* _Problem details_:
Find every line in the entries below that contains the word "liver", matching case exactly, and copy each of those lines in full.

Stored records:
-- start --
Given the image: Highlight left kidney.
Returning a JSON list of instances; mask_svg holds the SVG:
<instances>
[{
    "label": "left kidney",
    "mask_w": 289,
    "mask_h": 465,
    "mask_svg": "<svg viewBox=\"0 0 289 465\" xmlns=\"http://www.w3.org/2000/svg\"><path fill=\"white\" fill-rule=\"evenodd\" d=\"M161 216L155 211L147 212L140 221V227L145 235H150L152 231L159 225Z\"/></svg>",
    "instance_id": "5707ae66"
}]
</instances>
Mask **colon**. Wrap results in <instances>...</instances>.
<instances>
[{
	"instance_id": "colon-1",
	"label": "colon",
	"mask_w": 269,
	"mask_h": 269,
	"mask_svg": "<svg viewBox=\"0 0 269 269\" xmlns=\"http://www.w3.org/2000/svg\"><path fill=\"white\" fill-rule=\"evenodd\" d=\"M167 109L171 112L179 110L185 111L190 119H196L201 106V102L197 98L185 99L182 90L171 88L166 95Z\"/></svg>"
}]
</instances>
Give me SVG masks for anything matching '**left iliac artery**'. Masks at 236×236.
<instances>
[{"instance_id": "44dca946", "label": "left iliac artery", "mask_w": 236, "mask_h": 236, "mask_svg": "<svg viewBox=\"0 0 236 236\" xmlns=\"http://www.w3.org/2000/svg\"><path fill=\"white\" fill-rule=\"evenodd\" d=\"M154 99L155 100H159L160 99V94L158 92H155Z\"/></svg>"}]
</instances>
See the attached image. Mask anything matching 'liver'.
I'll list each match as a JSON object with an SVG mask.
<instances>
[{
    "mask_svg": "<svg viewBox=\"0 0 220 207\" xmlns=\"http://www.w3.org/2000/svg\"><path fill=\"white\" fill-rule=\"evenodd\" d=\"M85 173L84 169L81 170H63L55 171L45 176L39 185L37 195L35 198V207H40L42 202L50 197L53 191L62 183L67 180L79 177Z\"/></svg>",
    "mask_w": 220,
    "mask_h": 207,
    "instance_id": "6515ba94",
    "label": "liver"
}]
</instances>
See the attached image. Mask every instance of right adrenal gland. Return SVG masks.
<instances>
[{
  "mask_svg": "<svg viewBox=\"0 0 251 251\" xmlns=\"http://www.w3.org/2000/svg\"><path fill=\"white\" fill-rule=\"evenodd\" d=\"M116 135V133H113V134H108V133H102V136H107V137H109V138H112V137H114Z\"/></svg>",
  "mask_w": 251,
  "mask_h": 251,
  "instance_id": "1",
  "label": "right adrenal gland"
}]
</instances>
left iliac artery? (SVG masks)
-- end --
* _Correct response_:
See the attached image. Mask anything matching 'liver'.
    "label": "liver"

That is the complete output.